# Be My Parent



## Clarabel (Dec 17, 2003)

just a quickie - does anyone regularly receive this publication? I have a sample copy and am interested in a subscription, however it is (for me at the moment) a huge amount of money to pay out in one go, so I need to know if they feature all or mostly new children in each issue or whether they repeat old features over and over. 

Thanks!


----------



## KarenM (Jul 30, 2002)

Hi Clarabel

We subscribed for 6 months (£2 through BAAF website and have been receiving them since April. There are quite alot of profiles that are repeated each month, but all the same there are quite alot of new ones too.

I don't know what age range you are going for (we are going for 2 under 4's) but we have only found 1 sibling group that would suit our criteria out of four issues, and it is unlikely that our application for these children will progress due to the large response they have had. (before anyone reads and panics I don't mean the 2 girls) 

What stage are you at with the process, as you can only apply for the children if you have been approved by panel. We didn't start our subscription until we were approved.

Good luck
Love
Karen x


----------



## Clarabel (Dec 17, 2003)

KarenM said:


> What stage are you at with the process, as you can only apply for the children if you have been approved by panel. We didn't start our subscription until we were approved.


Thanks. According to BAAF the situation changes from child to child so in some cases where there are few responses they will consider unapproved people and the placing agency will arrange approval - I am guessing that is a very rare situation?

We aren't ready to progress with any actual adoption at the moment, just wanted to get a feel for what types of children are waiting for parents, whether the children are too disabled or disturbed for us to contemplate coping with. We were warned to expect mostly disabled children in our area, and although I am very experienced with sensory disabilities and mobility problems I couldn't give the time needed for a child who needs round the clock care into adulthood.


----------



## KarenM (Jul 30, 2002)

Clarabel

As part of the process you will have a form to fill in which will be about what things you can and consider - its awful as you feel like you are playing God as if you had your own children you would have to accept these without choice if they happened. You have to do this with how you will cope with parenting them through to adulthood in mind. There are so manythings you could tick that would give you a wider pool of children, but you should not be forced into ticking boxes that would not be right for you and dh. 

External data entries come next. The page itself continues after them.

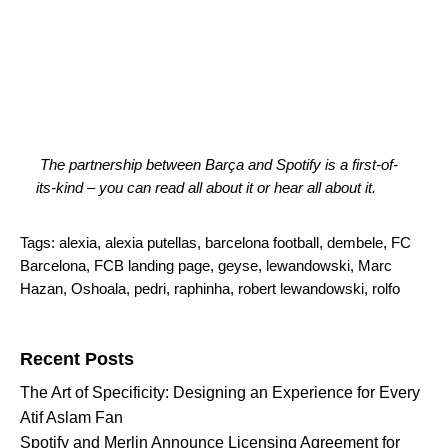
The partnership between Barça and Spotify is a first-of-
its-kind – you can
read all about it
or
hear all about it
.
Tags:
alexia
,
alexia putellas
,
barcelona football
,
dembele
,
FC
Barcelona
,
FCB landing page
,
geyse
,
lewandowski
,
Marc
Hazan
,
Oshoala
,
pedri
,
raphinha
,
robert lewandowski
,
rolfo
Search for:
Recent Posts
The Art of Specificity: Designing an Experience for Every
Atif Aslam Fan
Spotify and Merlin Announce Licensing Agreement for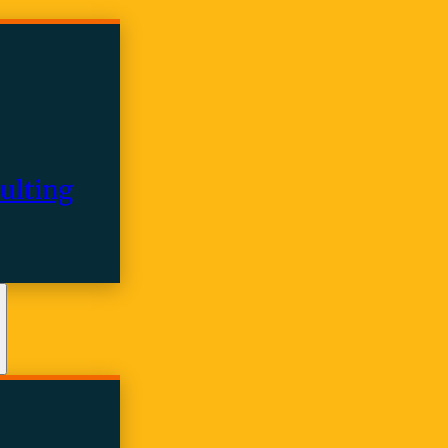
ulting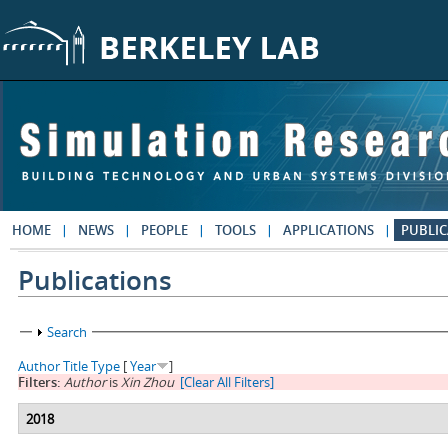
Skip to main content
HOME
NEWS
PEOPLE
TOOLS
APPLICATIONS
PUBLIC
Publications
Show
Search
Author
Title
Type
[
Year
]
Filters:
Author
is
Xin Zhou
[Clear All Filters]
2018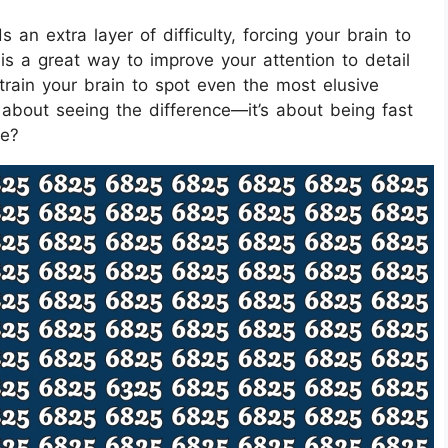
an extra layer of difficulty, forcing your brain to
 is a great way to improve your attention to detail
train your brain to spot even the most elusive
t about seeing the difference—it’s about being fast
ge?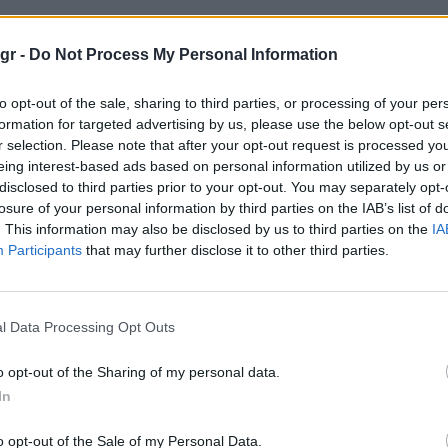
ητες αστεγοι"
gr -
Do Not Process My Personal Information
to opt-out of the sale, sharing to third parties, or processing of your per
ΣΤΕΓΟΙ
formation for targeted advertising by us, please use the below opt-out s
r selection. Please note that after your opt-out request is processed y
eing interest-based ads based on personal information utilized by us or
disclosed to third parties prior to your opt-out. You may separately opt-
losure of your personal information by third parties on the IAB’s list of
. This information may also be disclosed by us to third parties on the
IA
Participants
that may further disclose it to other third parties.
l Data Processing Opt Outs
o opt-out of the Sharing of my personal data.
In
o opt-out of the Sale of my Personal Data.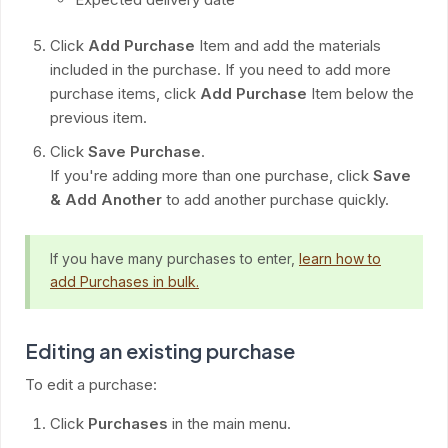
Click
Add Purchase
Item and add the materials
included in the purchase. If you need to add more
purchase items, click
Add Purchase
Item below the
previous item.
Click
Save Purchase
.
If you're adding more than one purchase, click
Save
& Add Another
to add another purchase quickly.
If you have many purchases to enter,
learn how to
add Purchases in bulk.
Editing an existing purchase
To edit a purchase:
Click
Purchases
in the main menu.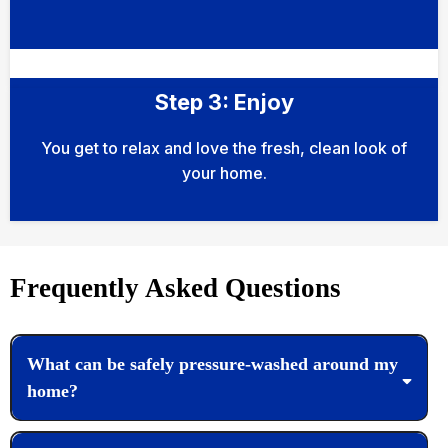
Step 3: Enjoy
You get to relax and love the fresh, clean look of
your home.
Frequently Asked Questions
What can be safely pressure-washed around my
home?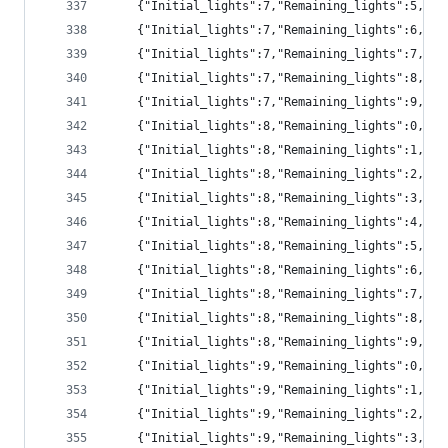
	{"Initial_lights":7,"Remaining_lights":5,"pr
	{"Initial_lights":7,"Remaining_lights":6,"pr
	{"Initial_lights":7,"Remaining_lights":7,"pr
	{"Initial_lights":7,"Remaining_lights":8,"pr
	{"Initial_lights":7,"Remaining_lights":9,"p
	{"Initial_lights":8,"Remaining_lights":0,"p
	{"Initial_lights":8,"Remaining_lights":1,"pr
	{"Initial_lights":8,"Remaining_lights":2,"p
	{"Initial_lights":8,"Remaining_lights":3,"p
	{"Initial_lights":8,"Remaining_lights":4,"p
	{"Initial_lights":8,"Remaining_lights":5,"pr
	{"Initial_lights":8,"Remaining_lights":6,"pr
	{"Initial_lights":8,"Remaining_lights":7,"pr
	{"Initial_lights":8,"Remaining_lights":8,"pr
	{"Initial_lights":8,"Remaining_lights":9,"pr
	{"Initial_lights":9,"Remaining_lights":0,"p
	{"Initial_lights":9,"Remaining_lights":1,"p
	{"Initial_lights":9,"Remaining_lights":2,"pr
	{"Initial_lights":9,"Remaining_lights":3,"p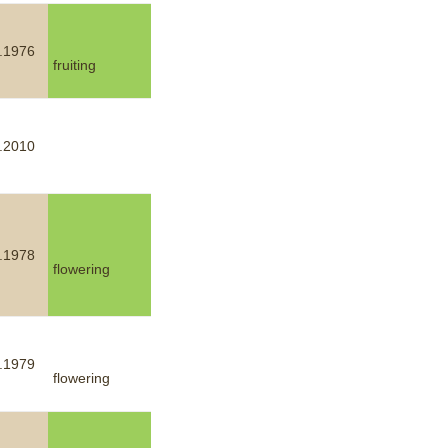
.1976
fruiting
.2010
.1978
flowering
.1979
flowering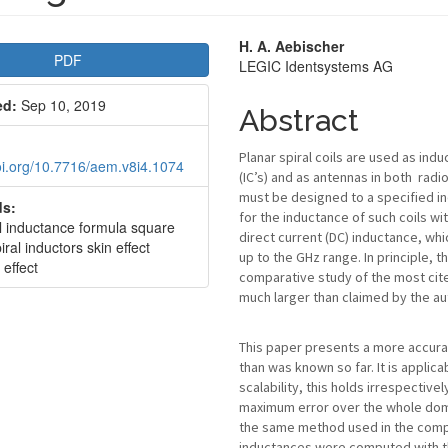
le
Main
H. A. Aebischer
PDF
LEGIC Identsystems AG
bar
Article
ed:
Sep 10, 2019
Content
Abstract
Planar spiral coils are used as ind
doi.org/10.7716/aem.v8i4.1074
(IC’s) and as antennas in both radi
must be designed to a specified in
s:
for the inductance of such coils w
al inductance formula square
direct current (DC) inductance, whi
iral inductors skin effect
up to the GHz range. In principle, 
 effect
comparative study of the most cite
much larger than claimed by the aut
This paper presents a more accurat
than was known so far. It is applica
scalability, this holds irrespective
maximum error over the whole domai
the same method used in the comp
inductances were computed with th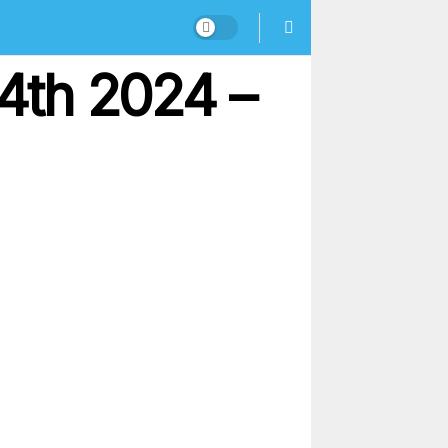
4th 2024 –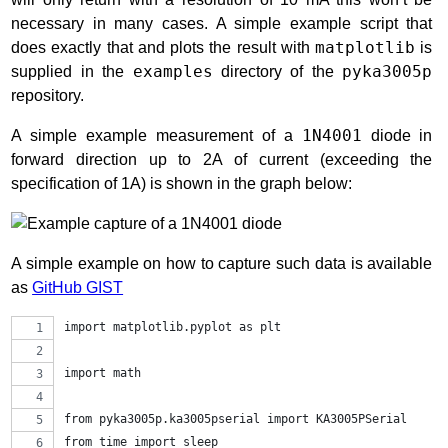
necessary in many cases. A simple example script that
does exactly that and plots the result with
matplotlib
is
supplied in the
examples
directory of the
pyka3005p
repository.
A simple example measurement of a
1N4001
diode in
forward direction up to 2A of current (exceeding the
specification of 1A) is shown in the graph below:
A simple example on how to capture such data is available
as
GitHub GIST
import matplotlib.pyplot as plt
import math
from pyka3005p.ka3005pserial import KA3005PSerial
from time import sleep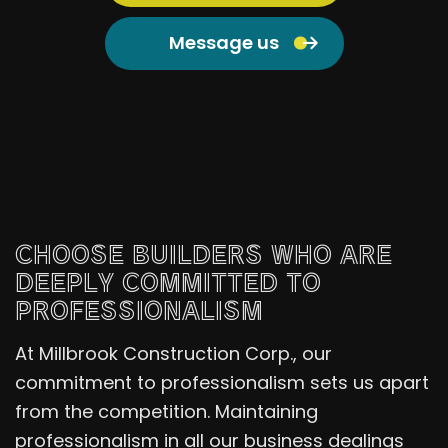
Message us
CHOOSE BUILDERS WHO ARE
DEEPLY COMMITTED TO
PROFESSIONALISM
At Millbrook Construction Corp., our
commitment to professionalism sets us apart
from the competition. Maintaining
professionalism in all our business dealings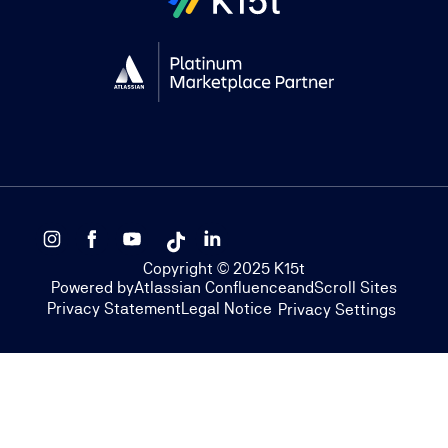
Copyright © 2025 K15t
Powered by
Atlassian Confluence
and
Scroll Sites
Privacy Statement
Legal Notice
Privacy Settings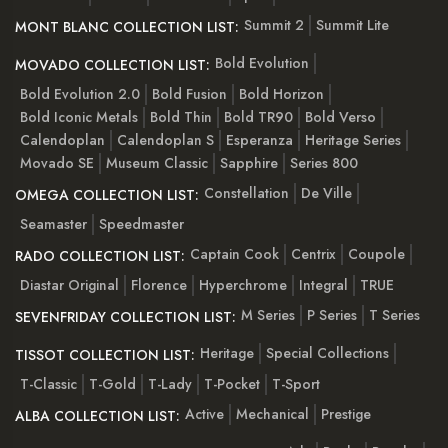
Summit 2
Summit Lite
MONT BLANC COLLECTION LIST:
Bold Evolution
MOVADO COLLECTION LIST:
Bold Evolution 2.0
Bold Fusion
Bold Horizon
Bold Iconic Metals
Bold Thin
Bold TR90
Bold Verso
Calendoplan
Calendoplan S
Esperanza
Heritage Series
Movado SE
Museum Classic
Sapphire
Series 800
Constellation
De Ville
OMEGA COLLECTION LIST:
Seamaster
Speedmaster
Captain Cook
Centrix
Coupole
RADO COLLECTION LIST:
Diastar Original
Florence
Hyperchrome
Integral
TRUE
M Series
P Series
T Series
SEVENFRIDAY COLLECTION LIST:
Heritage
Special Collections
TISSOT COLLECTION LIST:
T-Classic
T-Gold
T-Lady
T-Pocket
T-Sport
Active
Mechanical
Prestige
ALBA COLLECTION LIST:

We had very few ticks on our form but alot of things that we would consider given further information. Your SS should not be trying to force your hand to accept a child who you could not reasonably be expected to parent. At the end of the day there are quality of life issues for both you, dh and the child/children and your decisions need to be based on being able to offer the quality of life for all involved.

Good luck
Love
Karen x


----------